Among the highlights of Tuesday's testimony:
» The jurors heard the rest of a taped conversation between Murray and police, during which the Texas cardiologist said he had no idea what medications Jackson was getting from his other physicians and that the pop icon did not inform him that he was even seeing other caregivers. Murray also repeatedly referred to Jackson's dermatologist, Dr. Arnold Klein, as the one physician he knew of who regularly prescribed drugs to Jackson behind his back.
» One segment of tape had Murray telling police, "When [Jackson] came back [from Klein's office], he was basically wasted and required 24 hours for recovery," adding that the production team on MJ's This Is It shows regularly complained about Jackson's visits to Klein's office.
» The pathologist who performed the autopsy on Jackson, Christopher Rogers, told the jury that the singer was healthier than most 50-year-olds, with no heart disease or abnormalities, and that he found no fluid substances in MJ's stomach, mouth or esophagus, seemingly dealing a blow to the line of reasoning Murray's team is reportedly pursuing: that Jackson swallowed a fatal dose of the surgical anesthetic propofol without Murray's knowledge.
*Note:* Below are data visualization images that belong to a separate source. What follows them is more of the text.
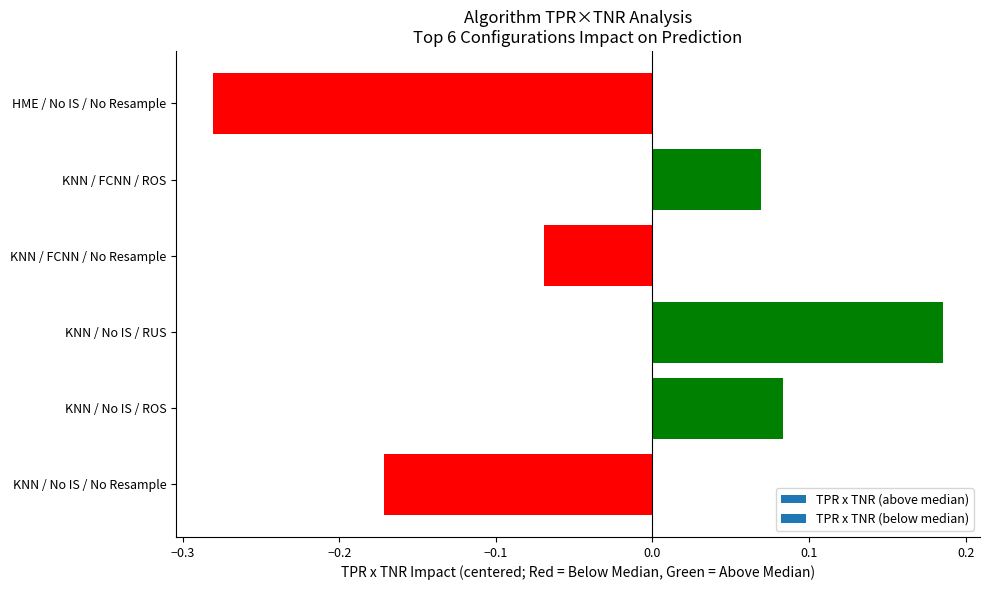

Count the values in the range 0 to 1.

3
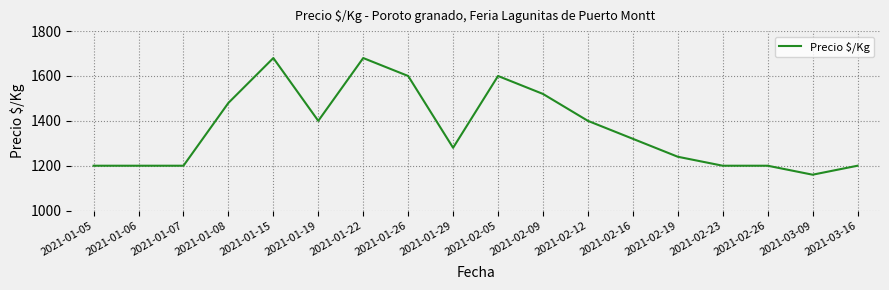

Which label corresponds to the smallest value in the chart?

2021-03-09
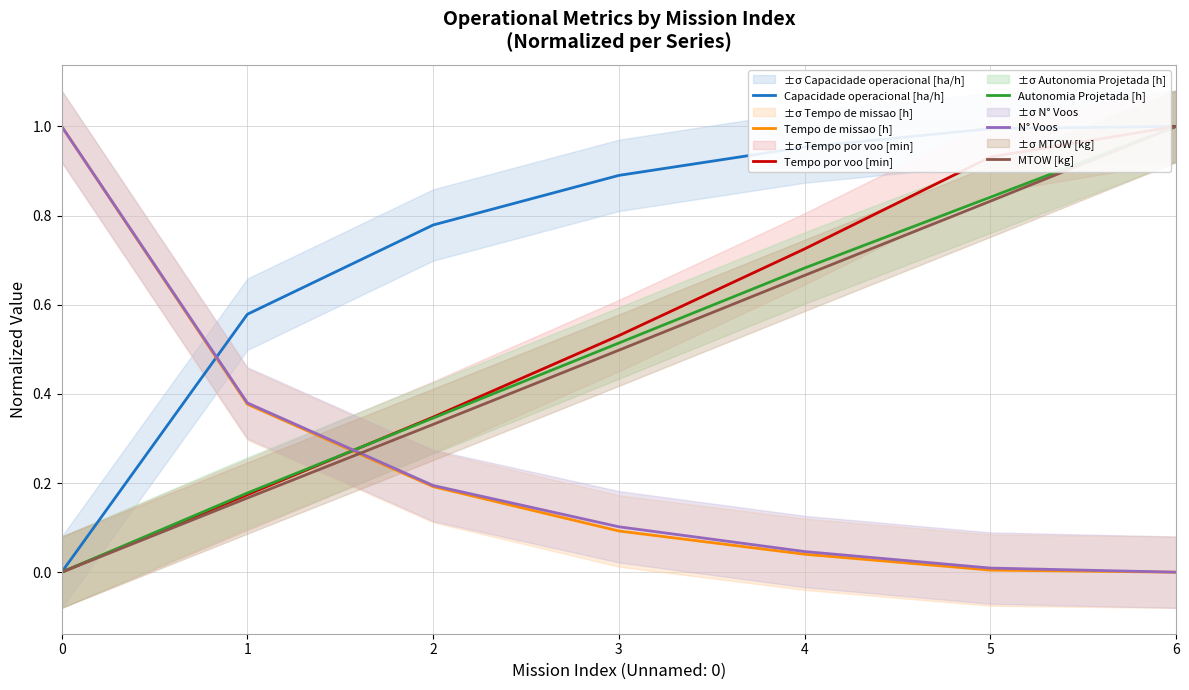

At which category is the sum across all series the highest?

6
Rogers emphasized the fact that, based on his findings, "The circumstances do not support [Jackson's] self administration of propofol. We don't know what Murray did when he went to the bathroom," Rogers said. "He had control [of the dosage] and might have accidentally given too much."
» In one of the most shocking moments to date, prosecutors showed an image of Jackson's deceased, naked body on a gurney in the hospital, an image taken just moments after MJ was pronounced dead.
» The Los Angeles Times reported that Defense Attorney Ed Chernoff hammered the LAPD's lead detective in the case, Scott Smith, about what Murray said in that taped interview on June 27, 2009. In one exchange, he asked Smith if there was anything Murray refused to talk about or if there was any question he would not answer, to which Smith replied, "No."
» Though Chernoff said Smith took very detailed notes of the exchange, he never once mentioned in them the state of a key piece of prosecution evidence: a bottle of propofol found inside an IV bag. Earlier in the case, a coroner's investigator admitted that she found the bottle but never photographed or documented it in her notes.
Murray has pleaded not guilty to the charge of involuntary manslaughter. He faces four years in prison and the loss of his medical license.